Осторожные, неуверенные шаги снова зашуршали уже вблизи самого шалаша и перед сторожами совхоза, садовым — Брянцевым и амбарным — Евстигнеевичем, явно выступила из ночи фигура шедшего от кустов.
— Что за человек? Откудова?
— С городу. В Татарку иду.
— Чего ж ночью? Какие могут быть по ночам хождения?
— А в городе, где заночуешь? С поезду я. Девять ден от Горловки ехал. Беда! Огоньком не одолжите? Курить смерть охота.
— Насчет огонька возможно. Он у нас не в кооперативе купленный, а собственного производства.
Платон Евстигнеевич пошарил во внешнем кармане бушлата, извлек оттуда железное кресало, потом полез в боковой внутренний карман и из него — свитый из пакли сухой жгут и кремень, завернутый в бумажку.

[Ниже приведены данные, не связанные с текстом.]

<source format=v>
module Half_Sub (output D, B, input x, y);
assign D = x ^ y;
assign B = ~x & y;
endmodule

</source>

— Спичек мы не купуем. Своим обходимся, без электричества. Кресало грызнуло камень и выпустило из него пару желтеньких звездочек. Жгут затлел волчьим глазом. Платон Евстигнеевич покрутил им в темноте и протянул пришедшему.
— На, получай продукцию.
— Обожди маненько, — задержал его руку тот, — а может и самосаду чего найдется, а? У меня одна пыль в кармане. Уважь на цигарку
— Э, ты, брат, вон какой жук! Дал веревочку — дай и бычка. Ну, отсыплю уж на тонкую, крути. Самосаду теперь и на базаре не укупишь. Тоже своего производства. Сам-то ты откудова?

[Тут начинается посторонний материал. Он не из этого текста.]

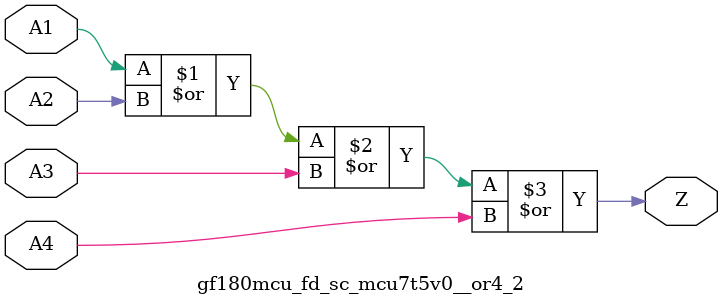
<source format=v>

module gf180mcu_fd_sc_mcu7t5v0__or4_2( A1, A2, A3, A4, Z );
input A1, A2, A3, A4;
output Z;

	or MGM_BG_0( Z, A1, A2, A3, A4 );

endmodule

</source>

Пришедший, нащупав в темноте щепоть с табаком и боясь обронить хоть крошку, свернул, прикурил от разрумянившегося волчьего глаза, с хрипом, глубоко затянулся и, выдохнув дым, ответил:
— Татарский я и есть, домой иду.
— А работал в Горловке?
— Ишачил там на земляных последнее время. А до того на Урале был. В Сибири тоже.
— Из летателей, значит, легкого рублика искателей? Так. Нет, он, рублик, везде свой вес содержит. Не легчает, сколько ни летай. А дома что будешь делать?
— Как-никак, дома. Время такое, что к своему месту прибиваться надо. Горловка-то уже забрана.
— Взята? — переспросил молчавший Брянцев. — При тебе или только одни слухи?
— Какие там слухи. С последним составом выскочил. На поезде болтали: он уж в Кущевке.
Брянцев тихо присвистнул. Евстигнеевич, словно о чем-то очень далеком, его совсем не касающемся и не интересующем, вымолвил:
— Все может быть, — а затем по-деловому осведомился: В поезде-то, наверное, теснота? На тормоза, на крыши лезут?
— Нет, такого не заметно. Стоять, конечно, всю дорогу стоял, а состав классный. С самой Горловки мало кто съехал, больше дальние, с Украины, и такие вот, вроде меня, какие к своим местам продвигаются. А горловским чего же от своих домов отбиваться?